INSTRUCTIONS TO FOLLOW: Both the line containing "right wrist: (153, 257)" and the line containing "right hip: (150, 272)" belong to the span. Output exactly that span from the listing below, and nothing outside it.

= = = = = = =

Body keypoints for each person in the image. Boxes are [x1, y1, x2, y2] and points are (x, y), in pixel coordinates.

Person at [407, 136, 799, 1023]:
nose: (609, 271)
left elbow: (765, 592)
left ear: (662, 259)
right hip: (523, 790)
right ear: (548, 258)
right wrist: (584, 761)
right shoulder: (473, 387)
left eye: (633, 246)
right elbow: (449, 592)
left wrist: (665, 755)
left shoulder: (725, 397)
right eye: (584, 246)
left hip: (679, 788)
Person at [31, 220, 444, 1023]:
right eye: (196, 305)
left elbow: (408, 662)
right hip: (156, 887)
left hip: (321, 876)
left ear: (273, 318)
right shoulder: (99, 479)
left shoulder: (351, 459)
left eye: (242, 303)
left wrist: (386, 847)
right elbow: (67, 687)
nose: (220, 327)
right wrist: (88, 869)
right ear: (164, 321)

= = = = = = =

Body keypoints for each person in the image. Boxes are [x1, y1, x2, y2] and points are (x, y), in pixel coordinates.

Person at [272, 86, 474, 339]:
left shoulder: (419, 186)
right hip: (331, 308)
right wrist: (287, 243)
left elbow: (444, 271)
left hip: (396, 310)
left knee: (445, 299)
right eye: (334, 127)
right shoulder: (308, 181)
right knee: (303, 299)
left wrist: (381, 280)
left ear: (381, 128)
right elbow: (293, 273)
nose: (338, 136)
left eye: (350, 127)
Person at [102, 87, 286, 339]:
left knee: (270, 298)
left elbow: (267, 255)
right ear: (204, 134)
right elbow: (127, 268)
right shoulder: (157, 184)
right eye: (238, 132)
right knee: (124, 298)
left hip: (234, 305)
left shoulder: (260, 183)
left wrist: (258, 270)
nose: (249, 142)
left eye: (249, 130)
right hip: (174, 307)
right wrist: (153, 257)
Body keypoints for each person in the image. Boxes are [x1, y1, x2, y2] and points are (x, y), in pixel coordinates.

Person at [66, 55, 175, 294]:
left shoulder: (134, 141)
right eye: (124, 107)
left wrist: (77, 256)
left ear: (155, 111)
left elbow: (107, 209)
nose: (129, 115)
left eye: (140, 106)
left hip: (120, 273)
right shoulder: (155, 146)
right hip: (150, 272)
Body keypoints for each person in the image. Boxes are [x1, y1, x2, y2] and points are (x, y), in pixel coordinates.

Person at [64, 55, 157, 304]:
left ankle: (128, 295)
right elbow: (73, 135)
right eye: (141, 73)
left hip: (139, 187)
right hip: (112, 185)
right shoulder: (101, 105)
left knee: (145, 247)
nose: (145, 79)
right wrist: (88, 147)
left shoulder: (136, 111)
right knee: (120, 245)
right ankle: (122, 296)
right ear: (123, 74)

= = = = = = =

RESPONSE TO THIS EXERCISE:
right wrist: (153, 257)
Body keypoints for each person in the image. Boxes are [x1, y1, x2, y2] and points are (x, y), in pixel coordinates.

Person at [66, 55, 175, 294]:
left shoulder: (134, 141)
right eye: (124, 107)
left wrist: (77, 256)
left ear: (155, 111)
left elbow: (107, 209)
nose: (129, 115)
left eye: (140, 106)
left hip: (120, 273)
right shoulder: (155, 146)
right hip: (150, 272)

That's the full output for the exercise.